The Nandi have also produced great scientists and academics like Dr.rer.nat.habil. Dr Seronei arap Chelulei Cheison (Matelong), a top protein chemist at Mars Inc, Prof. David Kimutai Some of Moi University, Prof. Dr. rer. nat. Paul Ndalut(deceased) of Chemistry and Biochemistry department at Moi University, Dr Fredrick Sawe(Director Walterreed, Owner-Nursing home Kericho), Dr Saisi Mayo(Dean College of Engineering, Moi University), Dr Noah Kiptoo Tenai (a distinguished Researcher of note, based in Cape Town, South Africa), Dr Cosmas Kipkurgat Ronno of department of Education Science University of Eldoret and Prof. and Prof. Isaack Kosgey, the Dean of the Faculty of Agriculture at Egerton University among others. Prof Mengich(Moi Referral Hospital) Dr Cheruiyot S Lagat of Masinde Muliro University, Dr. Felix K Ngetich, Agriculturalist, Kenyatta University, Dr. John R. Busienei, Ph.D (Department of Agricultural Economics, University of Nairobi). Among the leading lawyers from the community are Lawyer Paul Birech of Eldoret, Lawyer Paul Lilan of Nairobi, Lawyer Julius Kipkosgey Kemboy of Nairobi and retired judge Barabara Tanui, Dr. John Rugutt,Statistic,in the Faculty of Education, (Illinois State University, USA) dispenser toothpaste, Professor Bernard Kipsang Rop, Geology, (Jomo Kenyatta university of science and Technology). Among the leading medics from Nandi are of Heidelberg, Germany. Elly also deputises the head of the hospital. Dr Vincent Komugor Kiprotich (Makerere university) There is also Dr. Kirongo (Psychiatrist Moi Referral Hospital),Dr Geoffrey Kiprotich Yebei Ngeny MD (Geriatric Medicine-Internal Medicine) of Pittsburg University, Dr Mark Kiplagat Rotich (Internal Medicine, Geriatrics medicine and Emergency Medicine) of Marion Illinois. Dr Andrew Kibet Cheruiyot (Consultant Trauma KNH), Dr Franklin Rono,Dr Eliud Kireger, Managing Director, Tea Research Foundation of Kenya and former Dean School of Natural Resource and Environmental Management, Kabianga University.Dr slyvester Kimaiyo ( MTHRH). Dr Lawrence Tanui.Dr.Kipchirchir Murgor,Educationa planning, Dr Kipyego Amos(Renewable energy physics)

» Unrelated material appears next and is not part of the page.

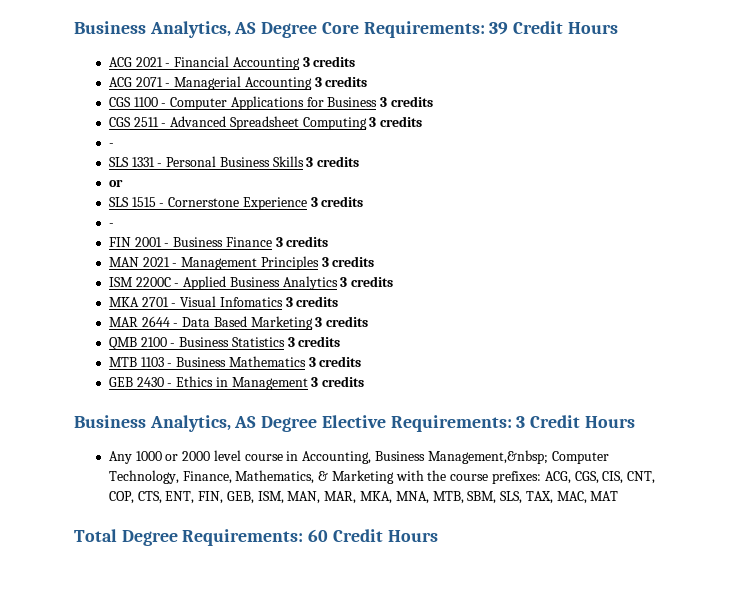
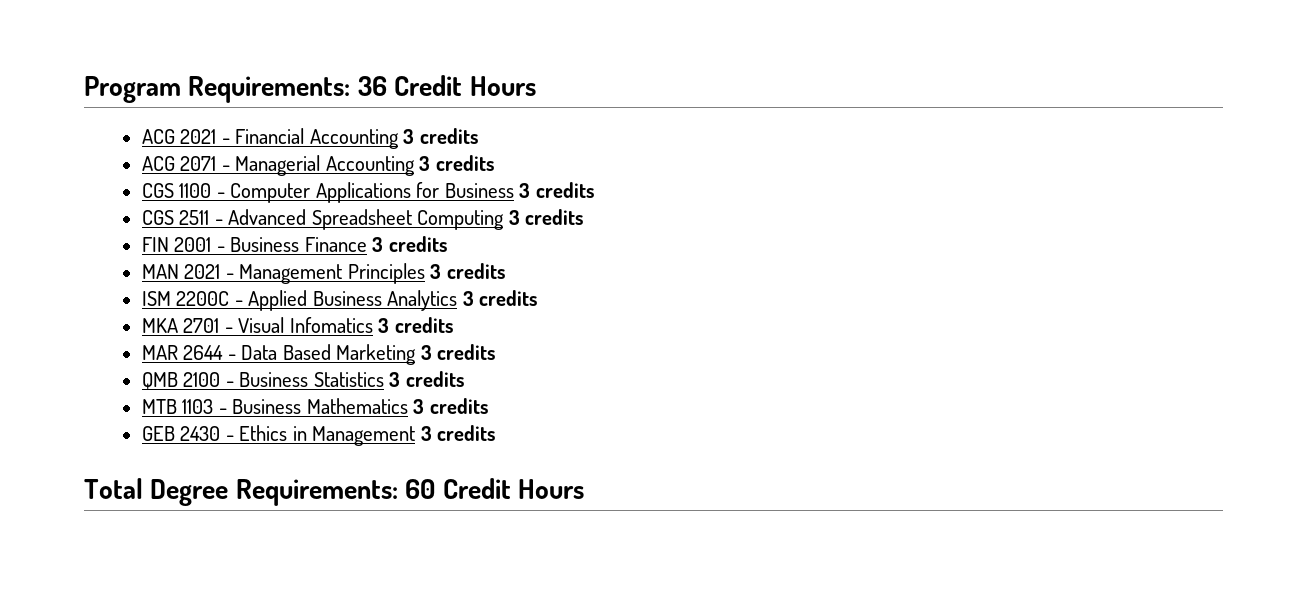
[74,21,509,38] Business Analytics, AS Degree Core Requirements: 39 -> [84,76,387,103] Program Requirements: 36
[108,143,114,147] [108,156,360,167] [108,179,123,187] [108,196,364,210] [108,223,114,227] // - // SLS 1331 - Personal Business Skills 3 credits // or // SLS 1515 - Cornerstone Experience 3 credits // - -> (584, 217) none
[74,415,635,432] [108,450,609,464] [108,470,656,484] [108,491,619,504] // Business Analytics, AS Degree Elective Requirements: 3 Credit Hours // Any 1000 or 2000 level course in Accounting, Business Management,&nbsp; Computer Technology, Finance, Mathematics, & Marketing with the course prefixes: ACG, CGS, CIS, CNT, COP, CTS, ENT, FIN, GEB, ISM, MAN, MAR, MKA, MNA, MTB, SBM, SLS, TAX, MAC, MAT -> (496, 433) none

Female-female marriages within the Nandi culture have been reported, although it is unclear if they are still practiced, and only about three percent of Nandi marriages are female-female. Female-female marriages are a socially-approved way for a woman to take over the social and economic roles of a husband and father. They were allowed only in cases where a woman either had no children of her own, had daughters only (one of them could be “retained” at home) or her daughter(s) had married off. The system was practiced “to keep the fire”—in other words, to sustain the family lineage, or patriline, and was a way to work around the problem of infertility or a lack of male heirs. A woman who married another woman for this purpose had to undergo an “inversion” ceremony to “change” into a man. This biological woman, now socially male, became a “husband” to a younger female and a “father” to the younger woman’s children, and had to provide a bride price to her wife’s family. She was expected to renounce her female duties (such as housework), and take on the obligations of a husband; additionally, she was allowed the social privileges accorded to men, such as attending the private male circumcision ceremonies how to tenderize steak before grilling. No sexual relations were permitted between the female husband and her new wife (nor between the female husband and her old husband); rather, the female husband chose a male consort for the new wife so she will be able to bear children. The wife’s children considered the female husband to be their father, not the biological father, because she (or “he”) was the socially designated father.